▸ Istruzioni
Ricopia fedelmente le righe dell'elenco dalla riga che contiene "é usada para selar caixas, sacos e outros" fino a quella che contiene "профессионализм в области", entrambe incluse. Lascia fuori le immagini.

▸ Elenco estratto
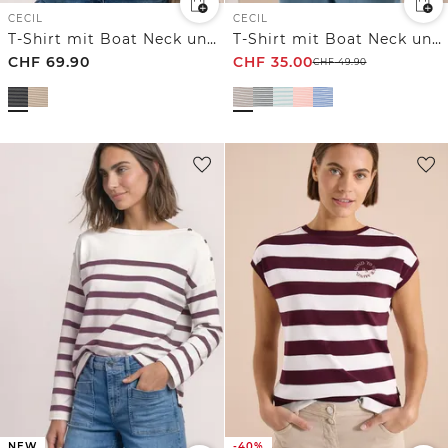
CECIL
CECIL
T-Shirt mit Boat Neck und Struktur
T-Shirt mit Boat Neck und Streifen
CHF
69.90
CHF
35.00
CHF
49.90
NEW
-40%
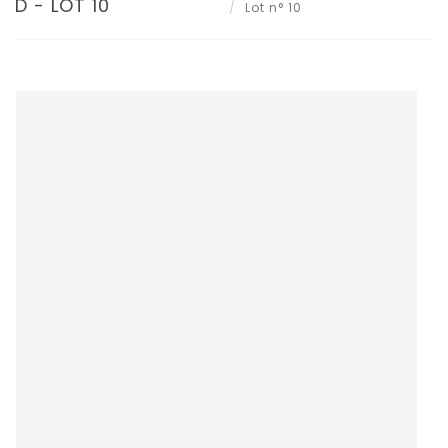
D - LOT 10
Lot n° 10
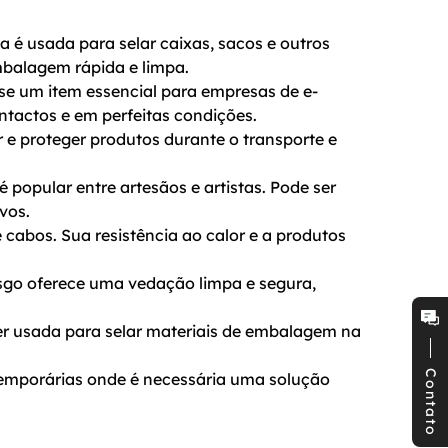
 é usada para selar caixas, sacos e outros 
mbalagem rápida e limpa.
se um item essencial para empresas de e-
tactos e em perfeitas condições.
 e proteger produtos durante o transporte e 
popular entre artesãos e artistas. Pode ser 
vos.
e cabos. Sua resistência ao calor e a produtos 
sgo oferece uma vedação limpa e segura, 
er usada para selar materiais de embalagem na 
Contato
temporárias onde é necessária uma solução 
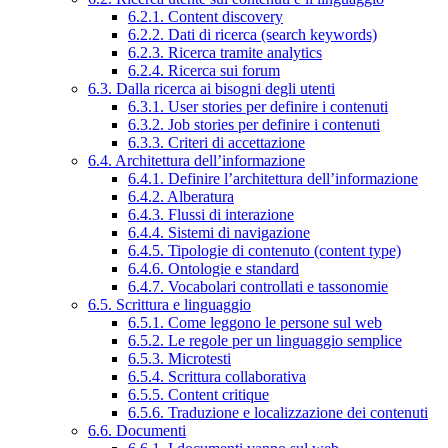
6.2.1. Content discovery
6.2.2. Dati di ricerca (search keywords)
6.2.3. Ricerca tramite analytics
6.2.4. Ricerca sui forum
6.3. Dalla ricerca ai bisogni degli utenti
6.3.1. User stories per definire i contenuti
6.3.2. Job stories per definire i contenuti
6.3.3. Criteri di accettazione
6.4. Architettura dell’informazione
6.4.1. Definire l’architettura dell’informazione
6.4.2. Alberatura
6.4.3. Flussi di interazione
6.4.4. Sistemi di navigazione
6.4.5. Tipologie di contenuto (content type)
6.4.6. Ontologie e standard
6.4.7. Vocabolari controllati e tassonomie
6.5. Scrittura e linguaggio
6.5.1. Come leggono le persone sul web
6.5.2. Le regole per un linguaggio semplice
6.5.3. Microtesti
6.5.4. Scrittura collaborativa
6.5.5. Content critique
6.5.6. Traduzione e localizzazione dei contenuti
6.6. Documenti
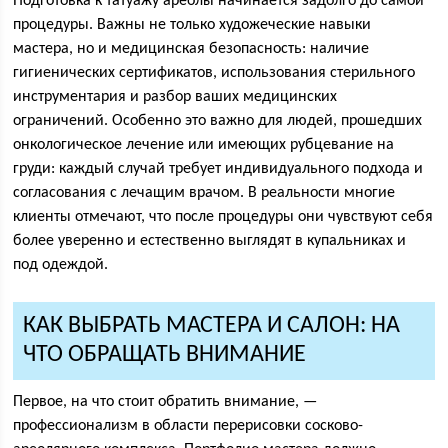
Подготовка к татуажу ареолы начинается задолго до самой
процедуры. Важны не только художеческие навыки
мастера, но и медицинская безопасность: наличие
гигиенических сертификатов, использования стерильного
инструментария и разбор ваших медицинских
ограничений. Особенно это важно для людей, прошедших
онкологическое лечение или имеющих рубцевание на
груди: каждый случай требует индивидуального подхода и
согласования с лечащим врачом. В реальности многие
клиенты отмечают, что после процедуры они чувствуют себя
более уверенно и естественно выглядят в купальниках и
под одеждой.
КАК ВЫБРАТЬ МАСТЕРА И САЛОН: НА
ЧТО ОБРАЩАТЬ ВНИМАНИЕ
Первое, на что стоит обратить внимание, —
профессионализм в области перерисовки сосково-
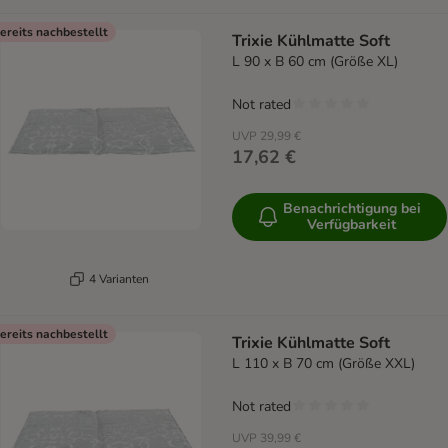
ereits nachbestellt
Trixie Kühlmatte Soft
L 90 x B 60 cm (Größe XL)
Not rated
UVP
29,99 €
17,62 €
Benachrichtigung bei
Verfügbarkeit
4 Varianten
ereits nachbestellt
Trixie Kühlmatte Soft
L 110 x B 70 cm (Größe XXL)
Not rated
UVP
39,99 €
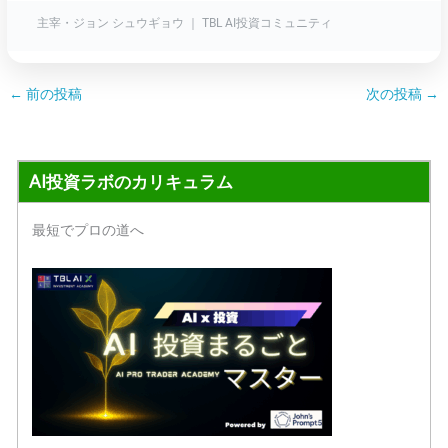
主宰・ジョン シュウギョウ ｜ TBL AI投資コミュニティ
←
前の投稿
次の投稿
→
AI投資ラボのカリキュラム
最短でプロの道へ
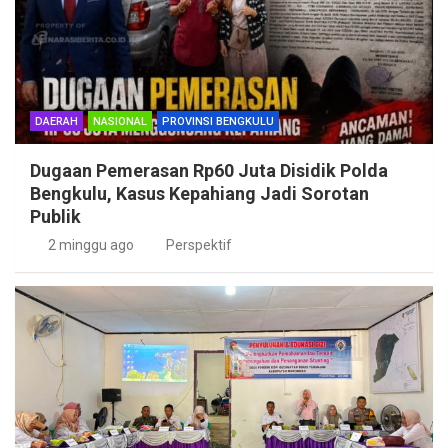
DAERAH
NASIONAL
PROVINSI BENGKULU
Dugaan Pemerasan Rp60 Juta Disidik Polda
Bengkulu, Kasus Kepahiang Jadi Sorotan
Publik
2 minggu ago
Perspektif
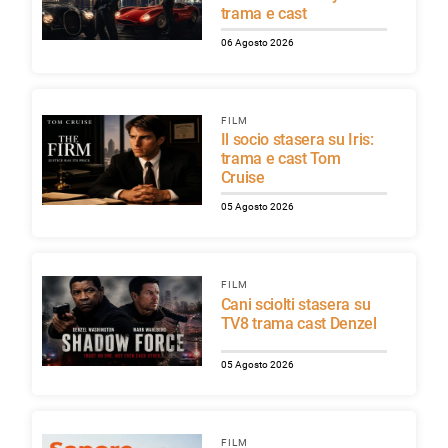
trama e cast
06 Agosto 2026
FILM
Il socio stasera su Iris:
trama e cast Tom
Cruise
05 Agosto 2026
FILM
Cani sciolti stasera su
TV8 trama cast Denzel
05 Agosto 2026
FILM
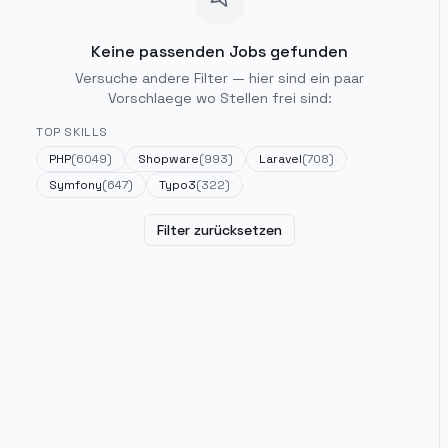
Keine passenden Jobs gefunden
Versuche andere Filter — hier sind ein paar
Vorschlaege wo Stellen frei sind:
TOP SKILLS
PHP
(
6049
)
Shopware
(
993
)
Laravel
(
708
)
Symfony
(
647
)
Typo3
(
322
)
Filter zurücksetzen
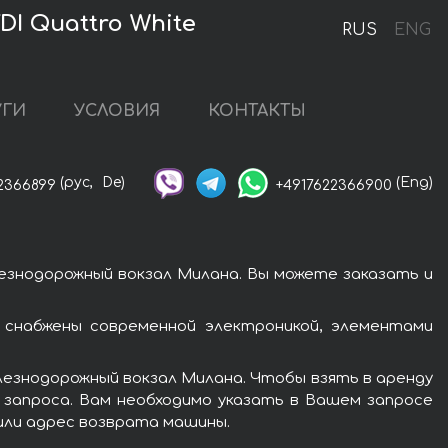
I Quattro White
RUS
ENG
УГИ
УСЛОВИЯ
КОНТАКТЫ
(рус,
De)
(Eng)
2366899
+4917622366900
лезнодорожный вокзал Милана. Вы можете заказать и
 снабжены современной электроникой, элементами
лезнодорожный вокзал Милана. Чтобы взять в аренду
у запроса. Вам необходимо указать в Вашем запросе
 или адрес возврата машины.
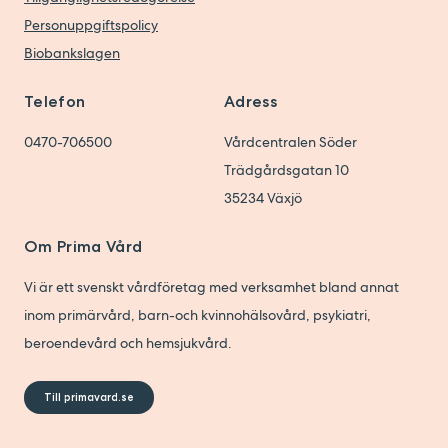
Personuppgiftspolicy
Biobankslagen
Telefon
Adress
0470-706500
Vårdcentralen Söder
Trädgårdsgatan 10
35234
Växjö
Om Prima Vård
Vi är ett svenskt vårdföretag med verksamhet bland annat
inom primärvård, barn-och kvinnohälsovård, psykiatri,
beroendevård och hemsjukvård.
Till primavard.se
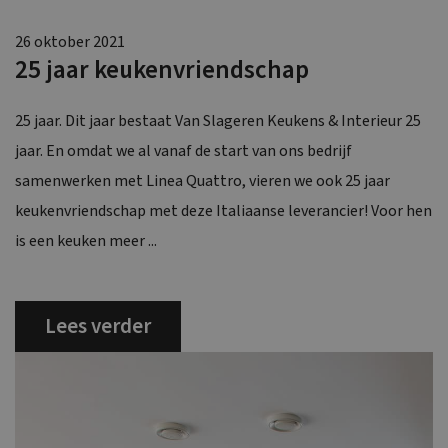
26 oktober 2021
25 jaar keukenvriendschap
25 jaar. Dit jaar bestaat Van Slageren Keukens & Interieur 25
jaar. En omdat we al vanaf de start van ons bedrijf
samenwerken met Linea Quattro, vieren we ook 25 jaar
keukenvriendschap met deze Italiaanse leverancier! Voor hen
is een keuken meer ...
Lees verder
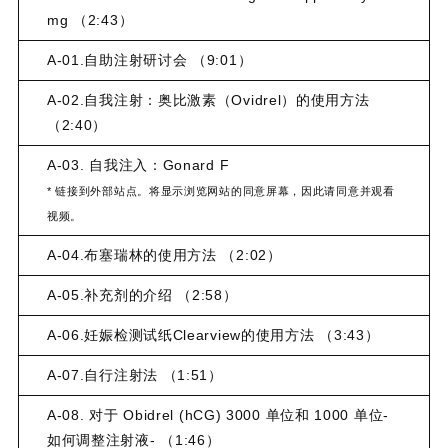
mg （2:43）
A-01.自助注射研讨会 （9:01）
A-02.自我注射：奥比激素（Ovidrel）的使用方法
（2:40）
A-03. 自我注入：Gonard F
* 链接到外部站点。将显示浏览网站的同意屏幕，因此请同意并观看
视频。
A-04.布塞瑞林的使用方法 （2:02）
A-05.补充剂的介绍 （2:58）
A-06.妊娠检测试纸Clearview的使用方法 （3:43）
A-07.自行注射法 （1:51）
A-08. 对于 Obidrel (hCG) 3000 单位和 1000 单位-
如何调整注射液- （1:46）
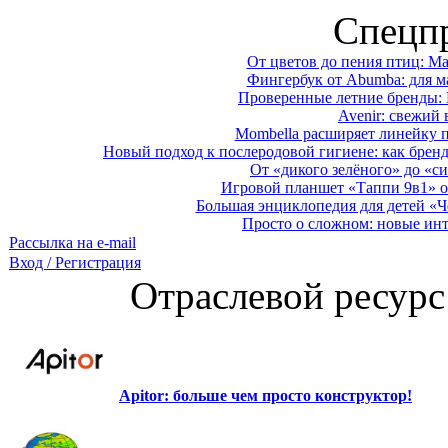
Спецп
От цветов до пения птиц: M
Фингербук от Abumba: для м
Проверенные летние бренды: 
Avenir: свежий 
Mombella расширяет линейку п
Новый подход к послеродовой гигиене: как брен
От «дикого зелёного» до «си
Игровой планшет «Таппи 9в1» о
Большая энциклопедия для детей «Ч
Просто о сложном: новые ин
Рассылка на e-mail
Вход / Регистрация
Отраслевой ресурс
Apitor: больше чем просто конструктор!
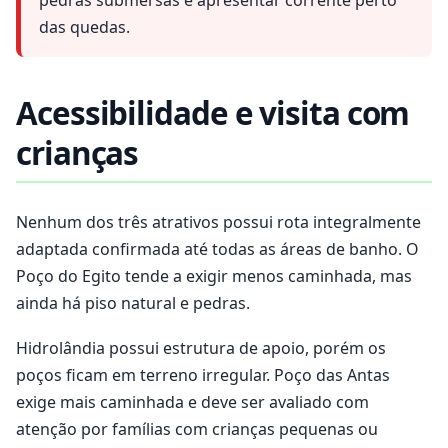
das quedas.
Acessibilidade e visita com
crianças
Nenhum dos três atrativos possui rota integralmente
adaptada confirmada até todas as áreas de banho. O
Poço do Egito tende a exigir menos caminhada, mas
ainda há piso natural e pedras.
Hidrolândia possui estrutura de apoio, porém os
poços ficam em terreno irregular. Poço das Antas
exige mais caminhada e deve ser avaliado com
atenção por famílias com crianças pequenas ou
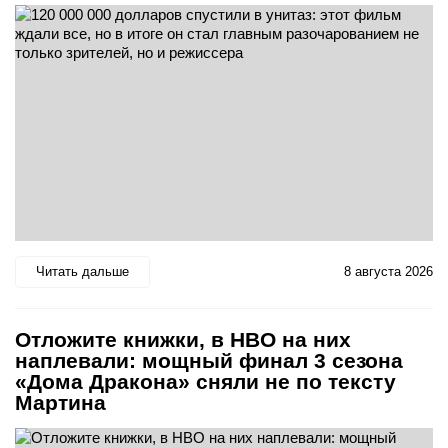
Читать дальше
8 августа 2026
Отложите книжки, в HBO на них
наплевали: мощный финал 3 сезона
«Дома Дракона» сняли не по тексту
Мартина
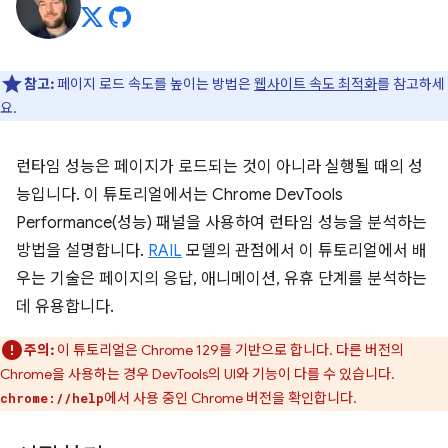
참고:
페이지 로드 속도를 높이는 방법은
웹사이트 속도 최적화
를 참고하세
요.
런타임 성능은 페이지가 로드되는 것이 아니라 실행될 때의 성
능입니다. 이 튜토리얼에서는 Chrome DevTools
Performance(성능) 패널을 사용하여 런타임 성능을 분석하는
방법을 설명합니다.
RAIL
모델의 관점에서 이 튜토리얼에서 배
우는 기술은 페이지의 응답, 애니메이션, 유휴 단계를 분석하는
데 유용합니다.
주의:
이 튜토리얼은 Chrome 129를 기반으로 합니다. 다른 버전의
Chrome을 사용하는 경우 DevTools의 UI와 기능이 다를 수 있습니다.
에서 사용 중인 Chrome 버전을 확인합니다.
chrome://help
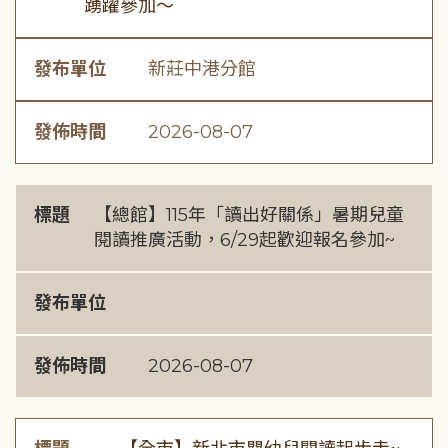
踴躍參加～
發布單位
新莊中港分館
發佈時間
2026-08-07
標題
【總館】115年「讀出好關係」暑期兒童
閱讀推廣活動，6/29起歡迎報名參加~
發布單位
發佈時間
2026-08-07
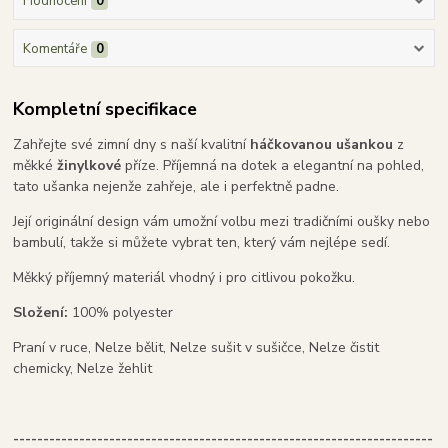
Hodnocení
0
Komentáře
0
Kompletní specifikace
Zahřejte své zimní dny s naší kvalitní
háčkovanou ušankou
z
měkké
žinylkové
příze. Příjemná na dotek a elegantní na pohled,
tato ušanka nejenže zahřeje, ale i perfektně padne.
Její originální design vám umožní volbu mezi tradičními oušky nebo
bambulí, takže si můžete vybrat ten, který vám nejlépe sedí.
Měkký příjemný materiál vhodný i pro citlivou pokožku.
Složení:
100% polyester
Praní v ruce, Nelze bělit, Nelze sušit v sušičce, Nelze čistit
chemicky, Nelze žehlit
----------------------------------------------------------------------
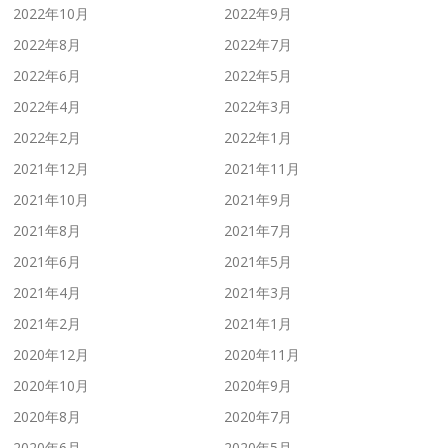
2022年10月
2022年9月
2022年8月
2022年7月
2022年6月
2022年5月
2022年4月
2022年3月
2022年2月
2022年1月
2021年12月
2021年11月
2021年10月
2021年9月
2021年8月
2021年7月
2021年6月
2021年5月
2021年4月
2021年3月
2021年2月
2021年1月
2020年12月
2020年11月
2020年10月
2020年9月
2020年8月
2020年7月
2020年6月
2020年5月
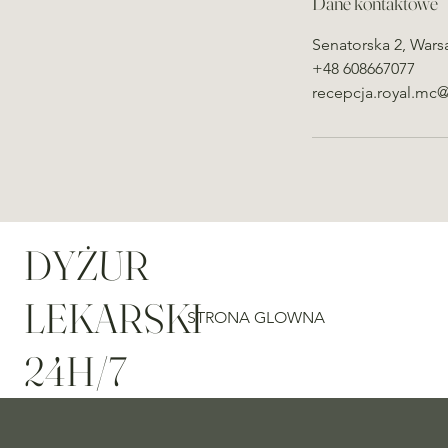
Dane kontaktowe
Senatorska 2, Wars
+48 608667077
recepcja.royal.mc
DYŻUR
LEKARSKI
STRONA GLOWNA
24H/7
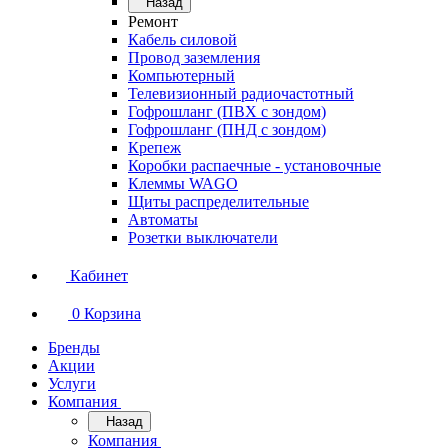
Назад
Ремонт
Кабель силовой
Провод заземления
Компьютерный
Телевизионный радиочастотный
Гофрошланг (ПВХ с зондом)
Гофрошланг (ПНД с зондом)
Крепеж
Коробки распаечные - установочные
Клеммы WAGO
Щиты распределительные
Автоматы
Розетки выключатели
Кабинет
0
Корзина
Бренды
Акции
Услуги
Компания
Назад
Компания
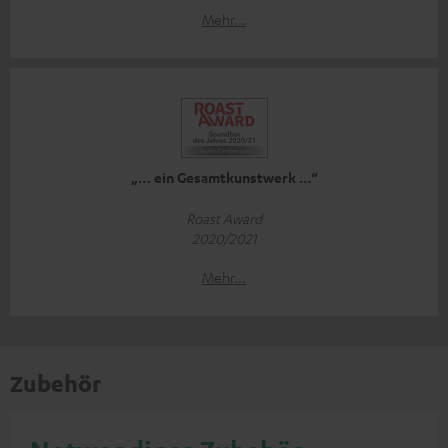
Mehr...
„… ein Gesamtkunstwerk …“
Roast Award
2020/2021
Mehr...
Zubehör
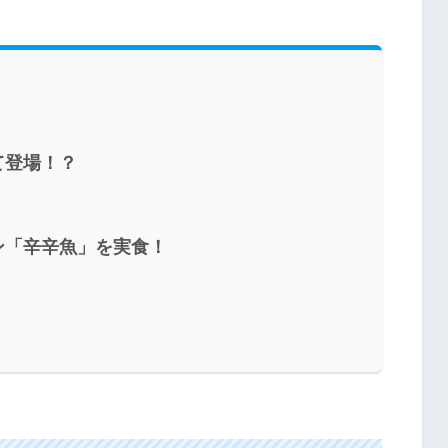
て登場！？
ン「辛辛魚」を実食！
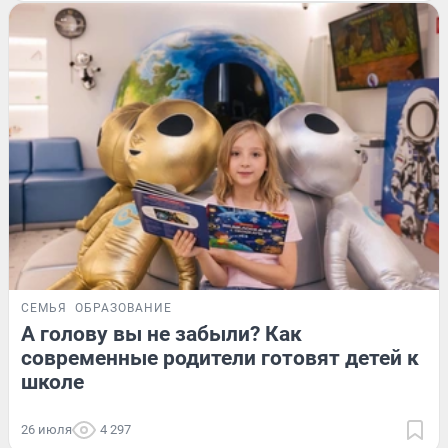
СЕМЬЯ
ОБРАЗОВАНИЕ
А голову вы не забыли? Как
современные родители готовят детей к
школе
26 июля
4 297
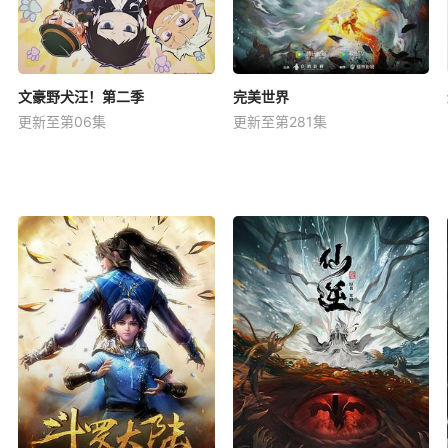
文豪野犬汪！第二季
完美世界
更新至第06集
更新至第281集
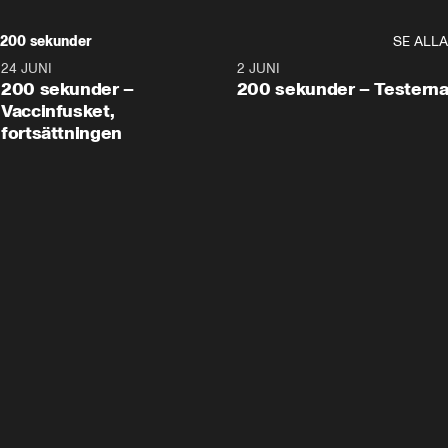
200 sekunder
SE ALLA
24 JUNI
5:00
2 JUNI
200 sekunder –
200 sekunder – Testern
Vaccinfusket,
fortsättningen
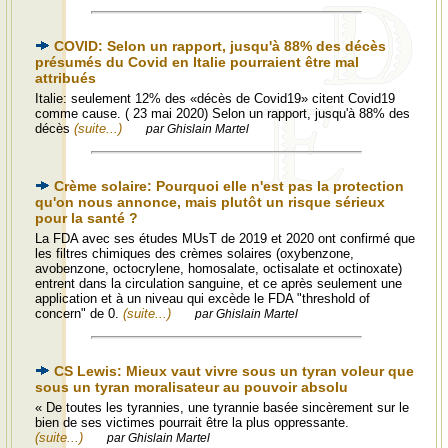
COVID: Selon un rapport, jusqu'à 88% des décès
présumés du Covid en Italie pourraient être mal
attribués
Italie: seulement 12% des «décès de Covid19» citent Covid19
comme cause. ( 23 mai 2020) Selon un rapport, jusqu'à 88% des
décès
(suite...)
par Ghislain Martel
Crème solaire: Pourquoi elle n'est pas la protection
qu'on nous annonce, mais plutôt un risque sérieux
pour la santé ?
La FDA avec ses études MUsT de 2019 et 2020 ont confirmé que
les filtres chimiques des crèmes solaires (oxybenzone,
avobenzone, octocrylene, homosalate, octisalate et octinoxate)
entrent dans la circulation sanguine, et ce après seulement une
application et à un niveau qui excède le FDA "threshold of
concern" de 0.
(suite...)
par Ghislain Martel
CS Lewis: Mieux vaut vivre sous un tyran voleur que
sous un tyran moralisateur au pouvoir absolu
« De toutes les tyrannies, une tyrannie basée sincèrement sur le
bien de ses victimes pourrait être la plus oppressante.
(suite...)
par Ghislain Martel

▸ Risposta
 é usada para selar caixas, sacos e outros 
mbalagem rápida e limpa.
se um item essencial para empresas de e-
tactos e em perfeitas condições.
 e proteger produtos durante o transporte e 
popular entre artesãos e artistas. Pode ser 
vos.
e cabos. Sua resistência ao calor e a produtos 
sgo oferece uma vedação limpa e segura, 
er usada para selar materiais de embalagem na 
Contato
temporárias onde é necessária uma solução 
6.2.1. Content discovery
6.2.2. Dati di ricerca (search keywords)
6.2.3. Ricerca tramite analytics
6.2.4. Ricerca sui forum
6.3. Dalla ricerca ai bisogni degli utenti
6.3.1. User stories per definire i contenuti
6.3.2. Job stories per definire i contenuti
6.3.3. Criteri di accettazione
6.4. Architettura dell’informazione
6.4.1. Definire l’architettura dell’informazione
6.4.2. Alberatura
6.4.3. Flussi di interazione
6.4.4. Sistemi di navigazione
6.4.5. Tipologie di contenuto (content type)
6.4.6. Ontologie e standard
6.4.7. Vocabolari controllati e tassonomie
6.5. Scrittura e linguaggio
6.5.1. Come leggono le persone sul web
6.5.2. Le regole per un linguaggio semplice
6.5.3. Microtesti
6.5.4. Scrittura collaborativa
6.5.5. Content critique
6.5.6. Traduzione e localizzazione dei contenuti
6.6. Documenti
Подготовка к татуажу ареолы начинается задолго до самой
процедуры. Важны не только художеческие навыки
мастера, но и медицинская безопасность: наличие
гигиенических сертификатов, использования стерильного
инструментария и разбор ваших медицинских
ограничений. Особенно это важно для людей, прошедших
онкологическое лечение или имеющих рубцевание на
груди: каждый случай требует индивидуального подхода и
согласования с лечащим врачом. В реальности многие
клиенты отмечают, что после процедуры они чувствуют себя
более уверенно и естественно выглядят в купальниках и
под одеждой.
КАК ВЫБРАТЬ МАСТЕРА И САЛОН: НА
ЧТО ОБРАЩАТЬ ВНИМАНИЕ
Первое, на что стоит обратить внимание, —
профессионализм в области перерисовки сосково-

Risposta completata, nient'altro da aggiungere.